Rio de Janeiro – A revisão da balança comercial para 2018, divulgada ontem (24) pela AEB (Associação de Comércio Exterior do Brasil), projeta exportações de US$ 224,445 bilhões, aumento de 3,1% em relação aos US$ 217,750 bilhões efetivados ano passado. As importações deverão atingir US$ 168,130 bilhões, mostrando expansão de 11,5% em comparação aos US$ 150,749 bilhões registrados em 2017. Com isso, a balança terá superávit de US$ 56,315 bilhões, queda de 15,9% na comparação com o saldo de US$ 67 bilhões gerados no ano passado.

O presidente da AEB, José Augusto de Castro, disse que no caso das exportações, o aumento previsto de 3,1% virá, principalmente, de dois produtos: soja e petróleo. “São os dois produtos que tiveram peso nesse aumento pequeno de 3,1%”, apontou Castro.

Outro dado positivo para as exportações brasileiras foi que a queda de 6 milhões de toneladas na safra brasileira, projetada pelo IBGE (Instituto Brasileiro de Geografia e Estatística), não ocorreu. “Em vez de cair 6 milhões de toneladas, houve aumento de 2 milhões [na safra brasileira]”, disse Castro.

Em relação ao aumento de 11,5% projetado para as importações, Castro esclareceu que, além de a base de comparação ser muito pequena, a perspectiva de crescimento de 3% do Produto Interno Bruto (PIB, a soma de todos os bens e serviços produzidos no país) contribuiu para a elevação das importações, especialmente bens de capital. “E também agora o Brasil resolveu importar mais combustível e lubrificantes, aparentemente por conta de um problema hídrico”.

Castro disse, contudo, que essa previsão de superávit da balança comercial brasileira de US$ 56,315 bilhões, inferior em 15,9% ao de 2017, deve ser comemorada moderadamente, uma vez que a participação do setor manufatureiro é muito reduzida nas exportações.

Sem internet

São Paulo – Mais de um terço (39%) dos domicílios brasileiros ainda não tem forma alguma de acesso à internet. Segundo a pesquisa TIC Domicílios 2017, divulgada ontem (24) pelo Comitê Gestor da Internet (CGI.br), são cerca de 27 milhões de residências desconectadas, enquanto outras 42,1 milhões acessam a rede via banda larga ou dispositivos móveis.

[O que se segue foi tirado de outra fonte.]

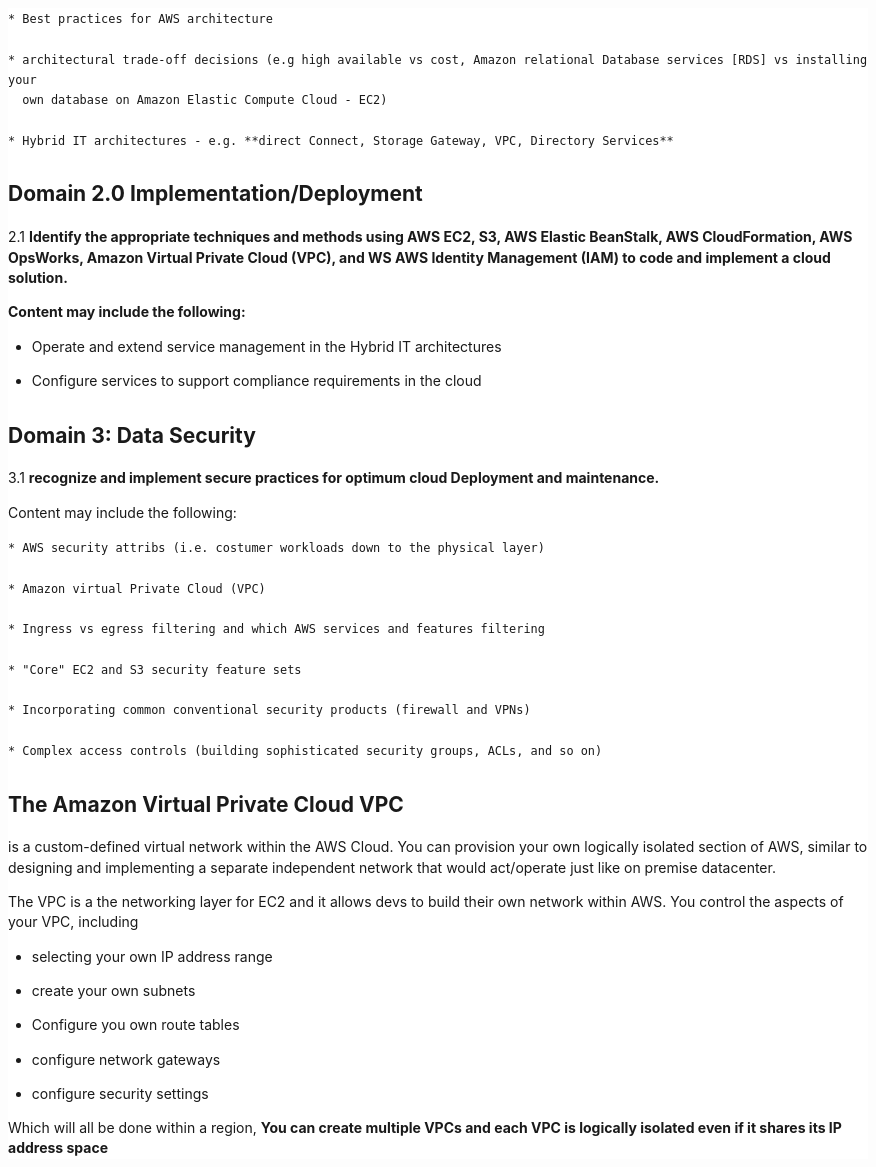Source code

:     * Best practices for AWS architecture

    * architectural trade-off decisions (e.g high available vs cost, Amazon relational Database services [RDS] vs installing your
      own database on Amazon Elastic Compute Cloud - EC2)

    * Hybrid IT architectures - e.g. **direct Connect, Storage Gateway, VPC, Directory Services**

## Domain 2.0 Implementation/Deployment

  2.1 **Identify the appropriate techniques and methods using AWS EC2, S3, AWS Elastic BeanStalk, AWS CloudFormation, AWS OpsWorks, Amazon Virtual Private Cloud (VPC),
  and WS AWS Identity Management (IAM) to code and implement a cloud solution.**

  **Content may include the following:**

   * Operate and extend service management in the Hybrid IT architectures

   * Configure services to support compliance requirements in the cloud

## Domain 3: Data Security

   3.1 **recognize and implement secure practices for optimum cloud Deployment and maintenance.**

   Content may include the following:

    * AWS security attribs (i.e. costumer workloads down to the physical layer)

    * Amazon virtual Private Cloud (VPC)

    * Ingress vs egress filtering and which AWS services and features filtering

    * "Core" EC2 and S3 security feature sets

    * Incorporating common conventional security products (firewall and VPNs)

    * Complex access controls (building sophisticated security groups, ACLs, and so on)


## The Amazon Virtual Private Cloud VPC

is a custom-defined virtual network within the AWS Cloud. You can provision your own logically isolated section of AWS, similar to designing and implementing a separate independent
network that would act/operate just like on premise datacenter.

The VPC is a the networking layer for EC2 and it allows devs to build their own network within AWS. You control the aspects of your VPC, including

  * selecting your own IP address range

  * create your own subnets

  * Configure you own route tables

  * configure network gateways

  * configure security settings

Which will all be done within a region, **You can create multiple VPCs and each VPC is logically isolated even if it shares its IP address space**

O índice de residências sem acesso é ainda maior nas classes D e E: 70% estão afastados do mundo virtual. Na classe A, 99% dos domicílios têm alguma forma de acesso, na classe B, 93% e na classe C, 69%.

Ao longo dos últimos quatro anos, o acesso à internet vem se expandindo especialmente pelas redes móveis. No levantamento com dados de 2014, 43% dos domicílios não tinham nem computador nem acesso à internet. Outros 43% tinham ambas tecnologias. Na pesquisa atual, com informações colhidas em 2017, o índice de residências sem computadores ou conexão caiu para 34%, enquanto o percentual das que têm ambos recuou para 41%.

A principal diferença está em relação às residências que têm apenas internet, que subiu de 7% em 2014 para 19% em 2017.